Why I'm Excited for My First Cervical Screening

For a lot of women, a cervical screening (otherwise known as a smear test, but that doesn't sound nice) is reason for worry, fear, dread... For me, the invitation to come for my first screening marked the end of my campaign to have one given to me before my 25th birthday.

What scared me the most was that my mum has had to have more frequent screening over the past ten years due to finding precancerous cells during a routine smear. Now, to be fair, I didn't actually win my battle. I have been informed before that I would most likely get the invitation 6 months or so before my actual birthday. But, as soon as I received my letter I got on the phone and had myself booked in for this week, the earliest appointment I could get.

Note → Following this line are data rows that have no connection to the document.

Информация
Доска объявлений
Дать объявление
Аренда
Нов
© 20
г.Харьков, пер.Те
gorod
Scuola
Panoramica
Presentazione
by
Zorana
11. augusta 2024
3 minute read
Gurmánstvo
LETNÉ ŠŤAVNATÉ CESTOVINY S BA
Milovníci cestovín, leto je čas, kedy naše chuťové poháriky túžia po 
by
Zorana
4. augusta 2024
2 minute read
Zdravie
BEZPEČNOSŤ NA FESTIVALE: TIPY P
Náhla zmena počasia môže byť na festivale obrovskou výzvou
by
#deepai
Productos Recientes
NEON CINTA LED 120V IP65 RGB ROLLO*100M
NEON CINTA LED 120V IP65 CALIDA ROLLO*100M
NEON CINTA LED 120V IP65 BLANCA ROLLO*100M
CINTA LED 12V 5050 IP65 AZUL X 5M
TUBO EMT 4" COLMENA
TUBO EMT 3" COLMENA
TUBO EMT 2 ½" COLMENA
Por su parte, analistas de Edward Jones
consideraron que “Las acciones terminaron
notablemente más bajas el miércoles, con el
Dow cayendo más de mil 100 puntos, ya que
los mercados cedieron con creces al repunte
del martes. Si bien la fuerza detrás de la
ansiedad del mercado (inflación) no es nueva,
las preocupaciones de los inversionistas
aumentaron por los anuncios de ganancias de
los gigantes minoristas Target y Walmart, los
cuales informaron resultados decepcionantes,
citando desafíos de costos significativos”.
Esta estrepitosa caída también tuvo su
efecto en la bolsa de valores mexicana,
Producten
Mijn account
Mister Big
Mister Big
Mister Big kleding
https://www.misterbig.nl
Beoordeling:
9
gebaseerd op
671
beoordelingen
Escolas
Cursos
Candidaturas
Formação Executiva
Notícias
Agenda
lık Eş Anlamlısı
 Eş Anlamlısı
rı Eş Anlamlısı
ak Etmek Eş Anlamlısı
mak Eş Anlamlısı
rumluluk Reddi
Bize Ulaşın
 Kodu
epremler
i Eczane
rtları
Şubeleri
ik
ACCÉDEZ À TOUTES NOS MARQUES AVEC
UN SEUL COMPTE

My invitation to have my first cervical screening

Maybe some of you reading think I am crazy. I promise you I am not. Although there have been a lot of women who come out with horror stories of smear tests, I believe these experiences to be of the minority. Having had two children, I am already at a slightly higher risk of cervical cancer. I would rather endure a few minutes of discomfort, even pain, just to ensure that I won't be leaving my kids without a mother.

Other things that can increase your risk of cervical cancer include smoking, having the HPV, Herpes or Chlamydia sexually transmitted infections, not using condoms, having had sex from a young age, your ethnicity, social class and, worryingly, if you are on the pill. Having been on the pill since the age of 15 (therefore, for more than 5 years), my chances of cervical cancer are apparently already doubled.

The fact that I have had two children means I feel rather invincible about the apparent discomfort of having a smear test. I have had both children, naturally, as well as a total of 3 stretch and sweeps towards the end of my pregnancies. I am also a safety first kind of girl and in the past I have had tests at GUM clinics which the nurses said would be similar to a smear test. Well, back then I hadn't had one of those, but it comforts me to know whatever this screening will bring, it should be no worse than something I have been through before. Even if it were a horrible experience, like I say, I would much rather go through it than the alternative.

With statistics showing that many women are refusing to attend routine screenings, and some having never been, I am hoping that if my post on my 'excitement' for my first smear at least helps one more woman pick up that phone and book herself in,  I will have done some good. The death of Jade Goody a few years ago when she was just 27 and with two young sons shocked the nation, but there are still women dying from cervical cancer. At the time of her death, the UK government had promised to review the current age with a view to lowering it from 25. To this date, four years on, this has not been done. In fact, in Scotland and Wales, where cervical screening is done routinely from 20 years of age, this will actually INCREASE to 25 in 2015!

Taken from Cancer Research UK Website:

"Almost 3,400 women are diagnosed with cervical cancer in the UK each year. Overall, 2 out of every 100 cancers diagnosed in women (2%) are cervical cancers. But it is the most common cancer in women under 35 years old.

Around 4 million women are invited for cervical screening each year in England. About 1 out of every 100 women screened have a moderate or high grade abnormality (1%). Early treatment can prevent these cervical changes developing into cancer."

Once I was told not to be a statistic in relation to my first pregnancy, not relative, but I have taken that advice on board in other areas of my life and I will be making sure I am not at risk right now and have my screening. I urge other women to put aside any fears they might  have and take the plunge.

Meanwhile, even though I have now reached the age where I am able to have a smear, I will be continuing to fight for the right to have screenings at a younger age, especially where there has been a history of precancerous or cancerous cells in female relatives, or being more at risk.